▸ EXCERPT TO READ:

Segment Open

Roughly six months after the
launch
of its “Folsom” release last fall, OpenStack on Thursday unveiled
version 2013.1 “Grizzly,” the seventh and latest release of the open
source software for building public, private and hybrid clouds.

More than 500 contributors made 7,620 updates in the OpenStack "Grizzly" release.
More
than 500 contributors made 7,620 updates in this new release, which,
“more than any before it, was driven by users who have been running
OpenStack in production for the past year (or more) and have asked for
broader support for the compute, storage and networking technologies
they trust and even greater scale and ease of operations,” explained
Mark Collier, chief operating officer at the OpenStack Foundation, in a
blog post announcing the new software.
Best Buy, Bloomberg, NSA, Cisco WebEx, Comcast, CERN, HP, NeCTAR,
PayPal, Rackspace and Samsung are among the companies using OpenStack in
production.
Developers who contributed to this release came from more than 45
companies, including Red Hat, Rackspace, IBM, HP, Nebula, Intel,
eNovance,
Canonical, VMware, Cloudscaling, DreamHost and SINA.
'Support for Security Groups'
Seven integrated projects make up OpenStack, each with source code now publicly available:
Compute ("Nova"),
Object Storage ("Swift"),
Image Service ("Glance"),
Networking ("Quantum"),
Block Storage ("Cinder"),
Identity ("Keystone") and
Dashboard ("Horizon").
More than 200 new features are included in this Grizzly release, and
some 1,900 bugs were fixed. In anticipation of the launch, Linux.com
spoke earlier this week with Thierry Carrez, release manager for the
project, to hear about some of the highlights.
“Personally, my favorite key features for this release would be in
OpenStack Compute (Nova): introduction of the 'Cells' deployment model
for massive scale, and isolation of the compute nodes from the rest of
the system for better security ('no-db-compute'),” Carrez began. “I also
like how OpenStack Networking introduced support for security groups,
as well as a load-balancing-as-a-service feature.”
Meanwhile, “I would also mention how OpenStack Block Storage (Cinder)

Segment Closed

▸ SUPPLIED RECORDS:

Segment Open

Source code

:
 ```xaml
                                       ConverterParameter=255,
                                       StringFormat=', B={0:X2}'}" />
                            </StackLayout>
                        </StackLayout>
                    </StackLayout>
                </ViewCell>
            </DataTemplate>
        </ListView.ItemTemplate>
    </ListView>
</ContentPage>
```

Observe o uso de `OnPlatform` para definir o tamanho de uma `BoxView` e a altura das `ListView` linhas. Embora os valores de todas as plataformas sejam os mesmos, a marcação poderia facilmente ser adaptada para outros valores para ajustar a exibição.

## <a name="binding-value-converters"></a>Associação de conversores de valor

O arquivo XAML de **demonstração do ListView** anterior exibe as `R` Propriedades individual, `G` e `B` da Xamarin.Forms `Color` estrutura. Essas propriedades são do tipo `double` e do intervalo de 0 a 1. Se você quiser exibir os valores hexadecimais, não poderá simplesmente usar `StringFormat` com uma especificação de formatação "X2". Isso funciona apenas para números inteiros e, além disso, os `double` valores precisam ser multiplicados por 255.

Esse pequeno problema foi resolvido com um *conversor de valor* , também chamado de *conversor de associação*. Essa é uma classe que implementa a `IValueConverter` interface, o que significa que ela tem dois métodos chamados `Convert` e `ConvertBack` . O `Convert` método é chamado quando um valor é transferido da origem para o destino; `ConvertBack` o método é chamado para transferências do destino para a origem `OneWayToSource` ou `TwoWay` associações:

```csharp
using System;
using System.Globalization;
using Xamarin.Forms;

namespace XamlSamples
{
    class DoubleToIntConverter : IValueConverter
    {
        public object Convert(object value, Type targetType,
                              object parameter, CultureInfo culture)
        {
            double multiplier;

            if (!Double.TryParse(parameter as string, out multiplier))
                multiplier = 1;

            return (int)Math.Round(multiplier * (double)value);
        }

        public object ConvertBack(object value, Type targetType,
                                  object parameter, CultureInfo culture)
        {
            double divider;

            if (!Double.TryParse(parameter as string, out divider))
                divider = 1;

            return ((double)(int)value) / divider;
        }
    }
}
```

Segment Closed

Reproduce the passage of the OpenStack Grizzly article starting at "Developers who contributed" and ending at "DreamHost and SINA.". The records play no part in this work.

Developers who contributed to this release came from more than 45
companies, including Red Hat, Rackspace, IBM, HP, Nebula, Intel,
eNovance,
Canonical, VMware, Cloudscaling, DreamHost and SINA.